Exhibit 3.3
CERTIFICATE OF ELIMINATION
OF THE
SERIES A JUNIOR PARTICIPATING PREFERRED STOCK
OF
RADIAN GROUP INC.
Pursuant to Section 151(g) of the General Corporation Law of the State of Delaware
Radian Group Inc., a corporation duly organized and existing under the General Corporation Law (“DGCL”) of the State of Delaware (the “Company”), certifies as follows:
FIRST: That, pursuant to the authority expressly vested in the Board of Directors of the Company (the “Board”) by the Amended and Restated Certificate of Incorporation of the Company, as effective as of the date hereof (the “Certificate of Incorporation”), the Board previously adopted resolutions creating and authorizing a series of 325,000 shares of preferred stock, par value $0.001 per share, of the Company designated as Series A Junior Participating Preferred Stock (the “Preferred Stock”), subject to the Certificate of Designation of Series A Junior Participating Preferred Stock (the “Certificate of Designation”), as filed with the Secretary of State of the State of Delaware on October 9, 2009.

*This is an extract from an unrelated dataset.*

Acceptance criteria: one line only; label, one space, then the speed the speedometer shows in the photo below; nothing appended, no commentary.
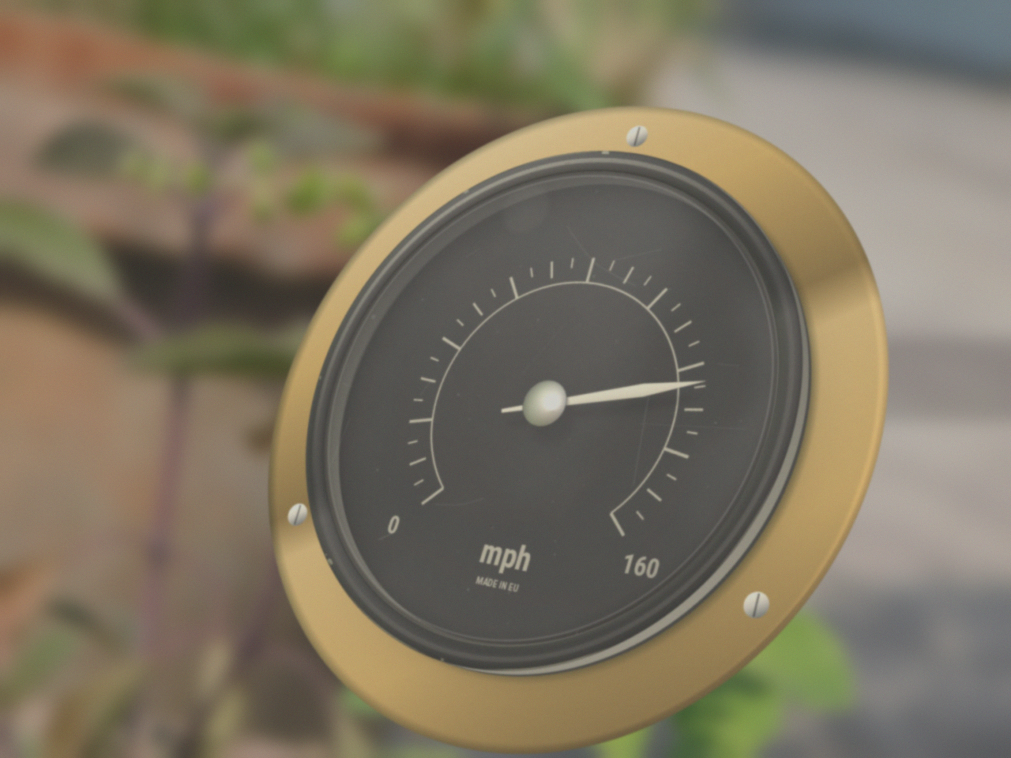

SECOND: That none of the authorized shares of the Preferred Stock are outstanding and none will be issued by the Company pursuant to the Certificate of Designation.
THIRD: That, pursuant to the authority conferred upon the Board pursuant to the Certificate of Incorporation, the Board on March 19, 2019, duly adopted the following resolutions approving the elimination of the Preferred Stock:
RESOLVED, that none of the authorized shares of Preferred Stock are outstanding, and none will be issued by the Company pursuant to the Certificate of Designation; and
RESOLVED, that the Authorized Officers of the Company be, and each of them hereby is, authorized, empowered and directed, in the name and on behalf of the Company, with the assistance of counsel, to prepare and file or cause to be filed a certificate of elimination with respect to the Preferred Stock, as provided by Section 151(g) of the DGCL, with the Secretary of State of the State of Delaware, and when such certificate of elimination becomes effective, all matters set forth in the Certificate of Designation with respect to the Preferred Stock shall be eliminated from the Certificate of Incorporation and the shares of Preferred Stock shall resume the status of authorized and unissued shares of preferred stock of the Company, without designation as to series.